Dataset excerpts START

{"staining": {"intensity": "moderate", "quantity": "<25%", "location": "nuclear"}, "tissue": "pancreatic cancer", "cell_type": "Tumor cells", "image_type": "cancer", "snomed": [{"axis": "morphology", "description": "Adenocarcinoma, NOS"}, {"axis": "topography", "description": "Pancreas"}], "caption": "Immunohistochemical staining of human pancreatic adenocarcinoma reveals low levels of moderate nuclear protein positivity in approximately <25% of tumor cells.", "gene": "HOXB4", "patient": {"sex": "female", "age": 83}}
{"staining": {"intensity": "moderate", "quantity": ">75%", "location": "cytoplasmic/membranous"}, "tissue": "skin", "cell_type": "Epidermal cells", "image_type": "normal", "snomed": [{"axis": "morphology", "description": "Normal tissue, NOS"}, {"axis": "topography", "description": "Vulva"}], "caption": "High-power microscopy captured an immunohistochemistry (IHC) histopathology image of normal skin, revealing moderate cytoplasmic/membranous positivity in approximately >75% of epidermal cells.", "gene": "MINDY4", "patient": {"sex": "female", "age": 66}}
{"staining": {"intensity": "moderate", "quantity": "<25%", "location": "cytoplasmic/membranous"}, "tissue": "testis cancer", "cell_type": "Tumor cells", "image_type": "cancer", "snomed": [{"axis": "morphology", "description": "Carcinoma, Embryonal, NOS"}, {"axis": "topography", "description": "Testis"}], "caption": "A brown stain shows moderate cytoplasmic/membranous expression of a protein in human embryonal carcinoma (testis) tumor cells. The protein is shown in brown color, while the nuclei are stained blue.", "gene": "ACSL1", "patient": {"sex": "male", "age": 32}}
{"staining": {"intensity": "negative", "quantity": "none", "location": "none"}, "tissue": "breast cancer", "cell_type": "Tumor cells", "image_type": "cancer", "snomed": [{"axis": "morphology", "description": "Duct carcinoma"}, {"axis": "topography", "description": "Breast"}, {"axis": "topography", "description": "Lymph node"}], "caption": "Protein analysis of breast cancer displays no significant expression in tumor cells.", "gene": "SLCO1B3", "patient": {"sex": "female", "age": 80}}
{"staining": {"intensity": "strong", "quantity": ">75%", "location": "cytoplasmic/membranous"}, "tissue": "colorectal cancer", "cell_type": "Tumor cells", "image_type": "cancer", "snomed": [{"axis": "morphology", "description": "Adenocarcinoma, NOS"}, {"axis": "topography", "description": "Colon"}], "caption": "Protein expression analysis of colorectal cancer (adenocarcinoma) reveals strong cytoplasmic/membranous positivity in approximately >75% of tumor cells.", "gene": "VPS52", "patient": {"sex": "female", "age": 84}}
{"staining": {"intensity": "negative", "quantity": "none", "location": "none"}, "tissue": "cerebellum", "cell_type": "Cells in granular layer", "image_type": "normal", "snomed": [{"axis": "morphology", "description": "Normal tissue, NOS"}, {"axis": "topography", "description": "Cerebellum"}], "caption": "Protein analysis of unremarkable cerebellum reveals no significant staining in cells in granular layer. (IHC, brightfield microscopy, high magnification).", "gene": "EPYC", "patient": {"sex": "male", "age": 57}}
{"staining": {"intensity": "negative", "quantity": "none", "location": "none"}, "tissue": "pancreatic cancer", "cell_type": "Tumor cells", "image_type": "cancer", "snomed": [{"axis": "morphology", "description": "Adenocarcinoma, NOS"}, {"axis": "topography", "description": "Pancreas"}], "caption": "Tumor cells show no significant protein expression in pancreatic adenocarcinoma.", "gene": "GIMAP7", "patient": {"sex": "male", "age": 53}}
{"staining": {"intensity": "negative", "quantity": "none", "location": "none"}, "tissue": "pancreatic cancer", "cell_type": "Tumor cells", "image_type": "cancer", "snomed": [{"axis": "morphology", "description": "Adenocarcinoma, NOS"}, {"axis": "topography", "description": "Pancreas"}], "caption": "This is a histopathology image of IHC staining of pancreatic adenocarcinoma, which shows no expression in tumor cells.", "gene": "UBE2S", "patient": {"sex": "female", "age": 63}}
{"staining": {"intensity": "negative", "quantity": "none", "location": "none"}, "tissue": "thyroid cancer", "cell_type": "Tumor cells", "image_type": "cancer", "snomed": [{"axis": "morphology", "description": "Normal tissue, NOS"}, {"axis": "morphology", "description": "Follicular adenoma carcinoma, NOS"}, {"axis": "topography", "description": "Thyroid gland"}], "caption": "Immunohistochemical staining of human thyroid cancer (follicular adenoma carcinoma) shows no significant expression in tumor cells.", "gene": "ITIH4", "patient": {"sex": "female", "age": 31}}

Dataset excerpts END

Find the word "analysis" in the entries above. Copy every line that has it.

{"staining": {"intensity": "negative", "quantity": "none", "location": "none"}, "tissue": "breast cancer", "cell_type": "Tumor cells", "image_type": "cancer", "snomed": [{"axis": "morphology", "description": "Duct carcinoma"}, {"axis": "topography", "description": "Breast"}, {"axis": "topography", "description": "Lymph node"}], "caption": "Protein analysis of breast cancer displays no significant expression in tumor cells.", "gene": "SLCO1B3", "patient": {"sex": "female", "age": 80}}
{"staining": {"intensity": "strong", "quantity": ">75%", "location": "cytoplasmic/membranous"}, "tissue": "colorectal cancer", "cell_type": "Tumor cells", "image_type": "cancer", "snomed": [{"axis": "morphology", "description": "Adenocarcinoma, NOS"}, {"axis": "topography", "description": "Colon"}], "caption": "Protein expression analysis of colorectal cancer (adenocarcinoma) reveals strong cytoplasmic/membranous positivity in approximately >75% of tumor cells.", "gene": "VPS52", "patient": {"sex": "female", "age": 84}}
{"staining": {"intensity": "negative", "quantity": "none", "location": "none"}, "tissue": "cerebellum", "cell_type": "Cells in granular layer", "image_type": "normal", "snomed": [{"axis": "morphology", "description": "Normal tissue, NOS"}, {"axis": "topography", "description": "Cerebellum"}], "caption": "Protein analysis of unremarkable cerebellum reveals no significant staining in cells in granular layer. (IHC, brightfield microscopy, high magnification).", "gene": "EPYC", "patient": {"sex": "male", "age": 57}}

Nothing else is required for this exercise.